Following last weekend’s foul weather, Island anglers have jumped back into fishing with a new urgency. This is the start of the third week of the 63rd annual Martha’s Vineyard Striped Bass and Bluefish Derby and with two weeks to go, a lot can happen — and is happening.
A shifting on the leader board took place on Tuesday, before the past weekend’s storm clouds and the big waves had settled.
Three respected Island boat fishermen walked into derby headquarters Tuesday evening with huge stripers, all over 40 pounds. Lev C. Wlodyka, a frequent leader in past derbies, weighed in a 46.82-pound striped bass. His friend Morgan A. Child weighed in a 46.74-pounder, and Nicholas Warburton weighed in another at 41.09.
Mr. Wlodyka now leads the grand overall contest with his fish, the heaviest striped bass caught on a boat.
Scott D. Tompkins took the lead this week for the largest shore striped bass. He weighed in his fish on Wednesday. It tipped the scale at 40.12 pounds.
The top fishermen with a bluefish, both with fish over 14 pounds, have stayed at the top: Don W. Eber’s boat bluefish, caught earlier in the derby, weighed 14.43 pounds. The shore angler Ralph J. Peckham weighed in a 14.05-pounder on Sept. 23. Those two fish will be hard to beat.
Last year’s largest shore bluefish was just under 12 pounds. The biggest boat bluefish last year was 14.62 pounds.
As of Wednesday night 270 striped bass had been weighed in, 750 bluefish, 143 false albacore and 95 bonito.
The big question on the waterfront is why the shore fishermen haven’t gotten into the Atlantic bonito as everyone would like. Greg Skomal, a biologist with the state Division of Marine Fisheries is sympathetic. Derby statistics over the years show that happy shore bonito fishermen are few. It is tough.
Jared Stobie’s 7.22-pound shore bonito is in the lead position. It is slightly lighter than last year’s top shore bonito, which weighed 7.77 pounds.
Last year was a good year for catching bonito compared to the previous 12 years, Mr. Skomal said. “Boat fishermen account for most of the bonito that are weighed in,” he said. “Last year only 12 per cent of the bonito weighed in were by shore fishermen.
“The year 2006 was bad for both species. I think bonito were at a 20-year low and they were virtually all caught by boat fishermen,” Mr. Skomal said.
Why do the shore fishermen struggle for bonito? Mr. Skomal offers this thought: “Either the bait is not there or the bait is elsewhere.”
Atlantic bonito and false albacore are related little tunas. They compete for the same food; both favor sand eels, silver sides and all small schooling fish.

Data shown »
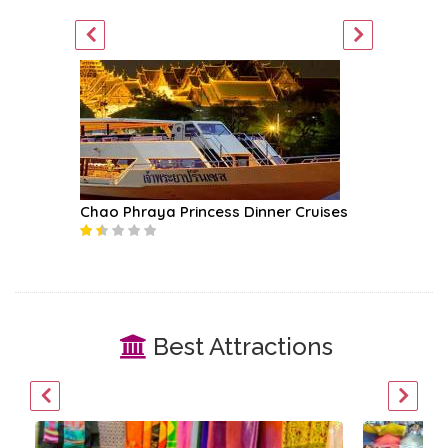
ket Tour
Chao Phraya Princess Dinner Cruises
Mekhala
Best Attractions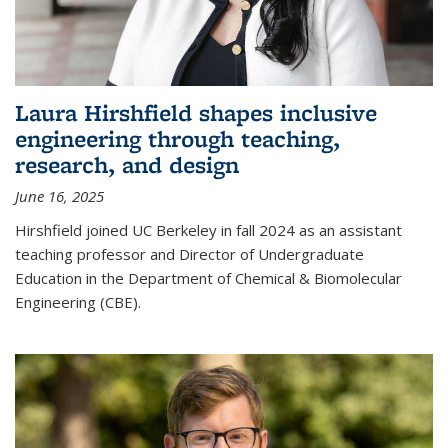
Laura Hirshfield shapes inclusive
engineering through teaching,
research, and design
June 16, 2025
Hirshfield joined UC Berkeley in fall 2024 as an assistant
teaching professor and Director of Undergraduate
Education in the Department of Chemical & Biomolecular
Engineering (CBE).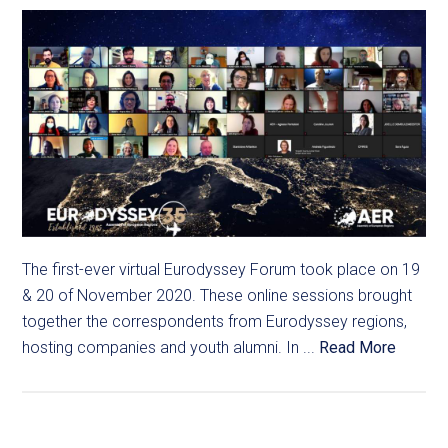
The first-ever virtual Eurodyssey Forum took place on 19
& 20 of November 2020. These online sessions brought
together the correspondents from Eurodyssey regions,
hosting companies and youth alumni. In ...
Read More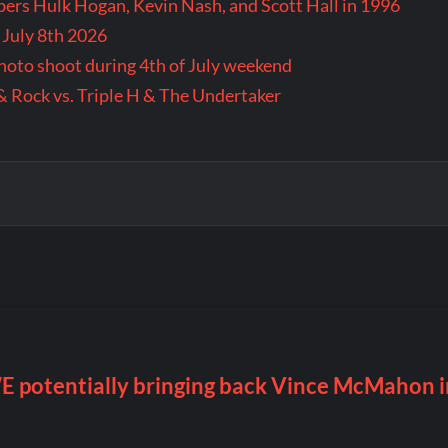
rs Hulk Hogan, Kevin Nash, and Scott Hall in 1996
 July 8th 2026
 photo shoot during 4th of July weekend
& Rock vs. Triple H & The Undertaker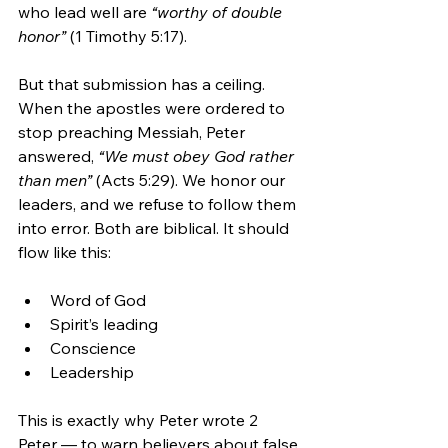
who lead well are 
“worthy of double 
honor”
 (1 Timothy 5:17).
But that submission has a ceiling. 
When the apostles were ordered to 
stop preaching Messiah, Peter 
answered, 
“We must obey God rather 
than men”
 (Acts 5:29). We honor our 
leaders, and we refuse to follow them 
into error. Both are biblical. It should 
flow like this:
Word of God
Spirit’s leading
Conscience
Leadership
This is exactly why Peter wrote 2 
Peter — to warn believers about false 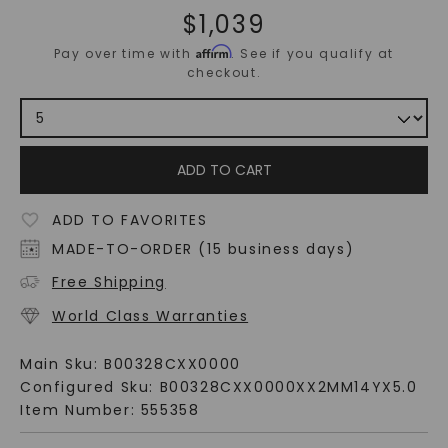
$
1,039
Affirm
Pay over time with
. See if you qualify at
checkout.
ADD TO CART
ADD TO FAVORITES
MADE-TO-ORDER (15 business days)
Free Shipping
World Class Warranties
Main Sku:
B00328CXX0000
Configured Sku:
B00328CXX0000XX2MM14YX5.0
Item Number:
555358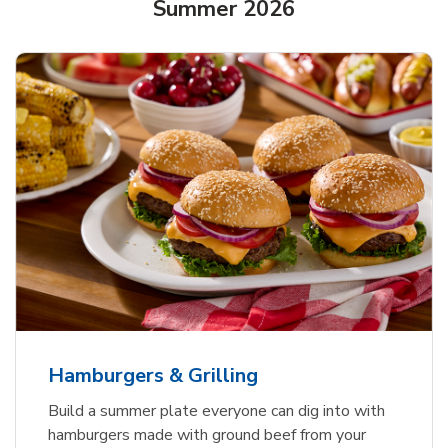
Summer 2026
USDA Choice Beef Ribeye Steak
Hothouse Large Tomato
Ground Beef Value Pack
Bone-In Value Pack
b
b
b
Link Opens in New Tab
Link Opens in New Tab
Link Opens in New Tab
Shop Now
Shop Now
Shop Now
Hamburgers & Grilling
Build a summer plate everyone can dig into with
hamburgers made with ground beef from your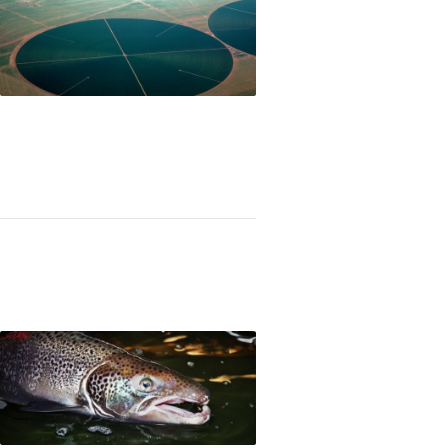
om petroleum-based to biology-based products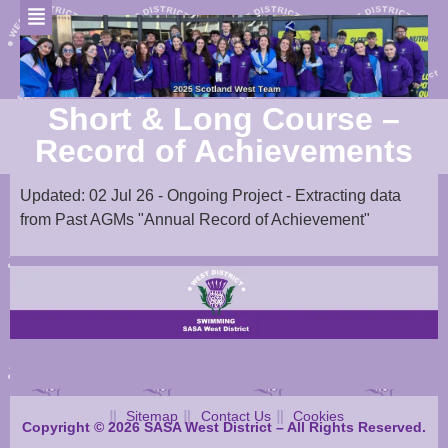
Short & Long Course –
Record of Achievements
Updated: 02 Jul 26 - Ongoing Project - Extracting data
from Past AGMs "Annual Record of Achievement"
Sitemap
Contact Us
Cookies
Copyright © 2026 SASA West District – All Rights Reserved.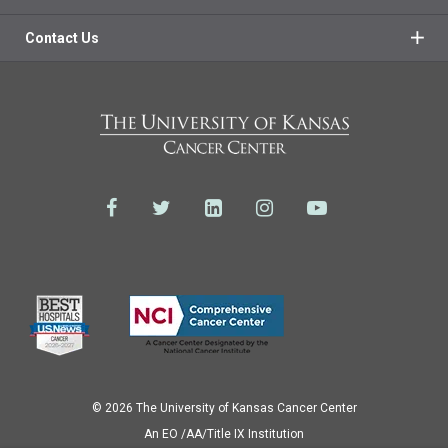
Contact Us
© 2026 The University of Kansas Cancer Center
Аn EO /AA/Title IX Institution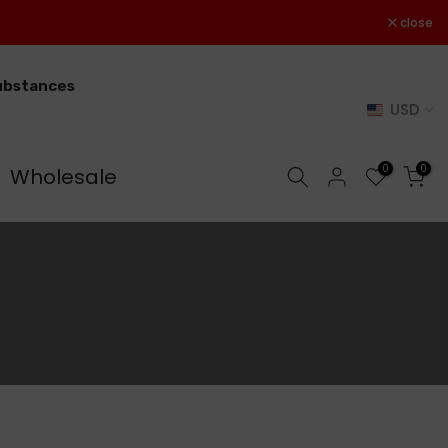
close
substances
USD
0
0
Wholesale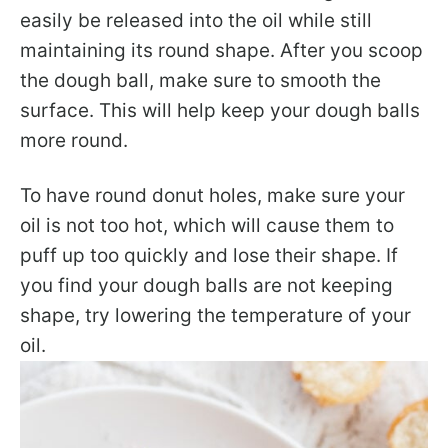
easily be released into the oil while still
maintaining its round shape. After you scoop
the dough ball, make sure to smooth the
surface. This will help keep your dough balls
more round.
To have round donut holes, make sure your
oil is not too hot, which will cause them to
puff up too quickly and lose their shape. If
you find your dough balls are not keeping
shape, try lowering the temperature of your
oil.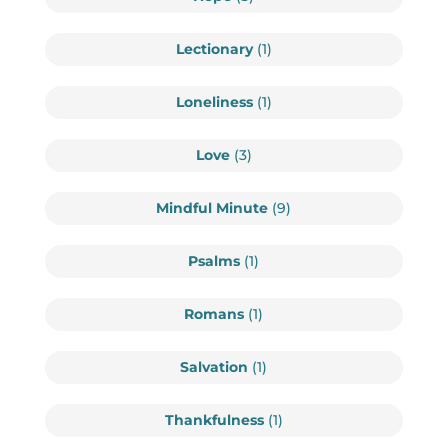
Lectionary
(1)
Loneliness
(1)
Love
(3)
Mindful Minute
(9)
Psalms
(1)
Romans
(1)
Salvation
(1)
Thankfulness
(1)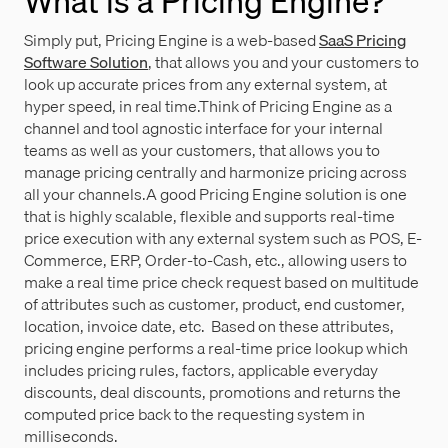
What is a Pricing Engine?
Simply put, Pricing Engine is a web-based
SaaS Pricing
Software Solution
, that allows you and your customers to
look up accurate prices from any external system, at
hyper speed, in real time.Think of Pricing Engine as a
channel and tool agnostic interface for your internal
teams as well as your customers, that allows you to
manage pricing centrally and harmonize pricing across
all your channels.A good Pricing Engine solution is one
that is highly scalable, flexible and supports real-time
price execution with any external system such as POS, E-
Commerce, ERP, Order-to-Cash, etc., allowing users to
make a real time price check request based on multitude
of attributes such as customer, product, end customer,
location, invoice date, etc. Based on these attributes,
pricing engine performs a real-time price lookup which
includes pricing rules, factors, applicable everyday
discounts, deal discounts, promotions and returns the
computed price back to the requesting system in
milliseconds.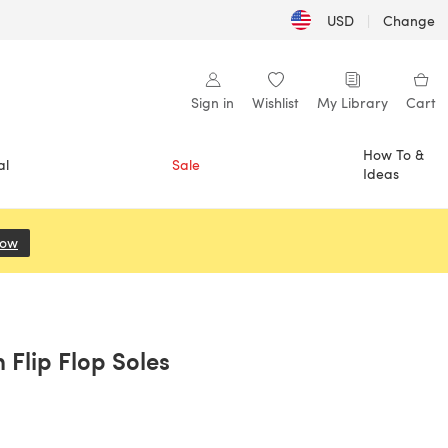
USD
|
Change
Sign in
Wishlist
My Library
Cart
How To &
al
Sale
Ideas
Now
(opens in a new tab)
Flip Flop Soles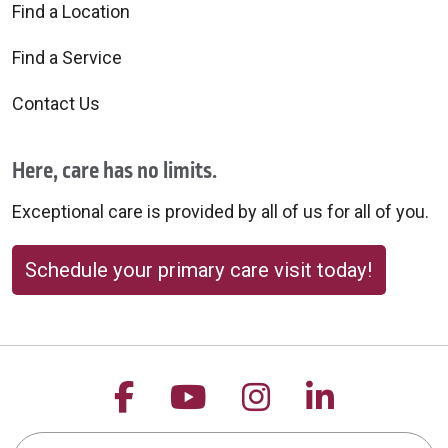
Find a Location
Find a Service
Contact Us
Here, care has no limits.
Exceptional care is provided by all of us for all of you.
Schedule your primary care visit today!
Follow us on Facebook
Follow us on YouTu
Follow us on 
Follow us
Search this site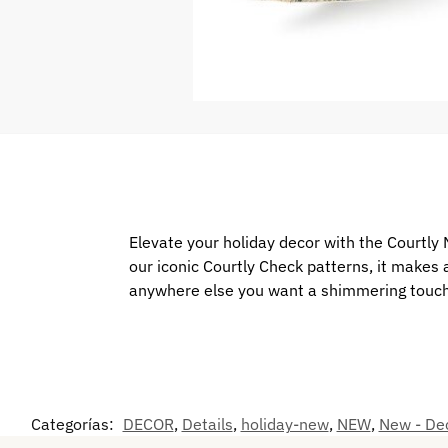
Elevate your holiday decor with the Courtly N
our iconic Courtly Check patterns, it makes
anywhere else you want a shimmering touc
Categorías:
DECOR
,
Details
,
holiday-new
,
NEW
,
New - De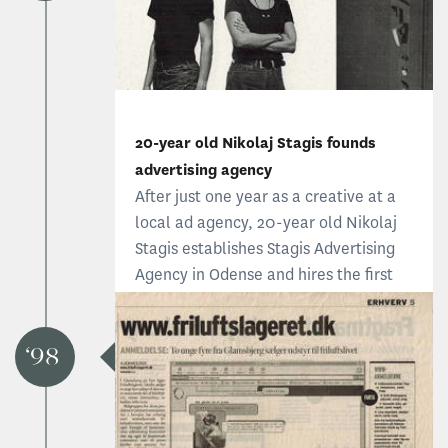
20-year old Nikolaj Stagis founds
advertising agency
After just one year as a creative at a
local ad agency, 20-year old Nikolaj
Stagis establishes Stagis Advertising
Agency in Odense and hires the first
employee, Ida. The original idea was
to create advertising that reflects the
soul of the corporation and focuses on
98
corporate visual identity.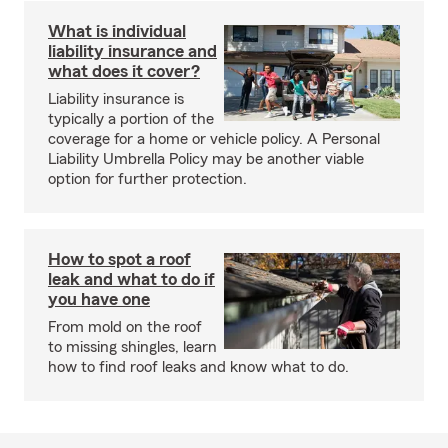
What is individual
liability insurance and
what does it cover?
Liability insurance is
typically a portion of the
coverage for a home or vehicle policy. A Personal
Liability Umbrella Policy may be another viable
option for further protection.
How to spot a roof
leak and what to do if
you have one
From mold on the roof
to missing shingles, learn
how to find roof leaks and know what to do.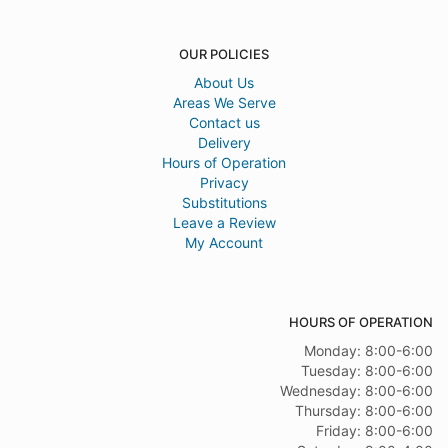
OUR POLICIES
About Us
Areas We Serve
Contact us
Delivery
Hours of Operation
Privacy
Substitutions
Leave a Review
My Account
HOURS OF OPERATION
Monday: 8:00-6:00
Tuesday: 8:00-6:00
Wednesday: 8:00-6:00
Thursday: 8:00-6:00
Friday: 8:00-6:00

What needs to be done »
In the derby report, write out the part that opens with the words containing "Last year’s largest" and closes with "It is tough.", changing "shore fishermen" to "shore anglers".

The completed task »
Last year’s largest shore bluefish was just under 12 pounds. The biggest boat bluefish last year was 14.62 pounds.
As of Wednesday night 270 striped bass had been weighed in, 750 bluefish, 143 false albacore and 95 bonito.
The big question on the waterfront is why the shore anglers haven’t gotten into the Atlantic bonito as everyone would like. Greg Skomal, a biologist with the state Division of Marine Fisheries is sympathetic. Derby statistics over the years show that happy shore bonito fishermen are few. It is tough.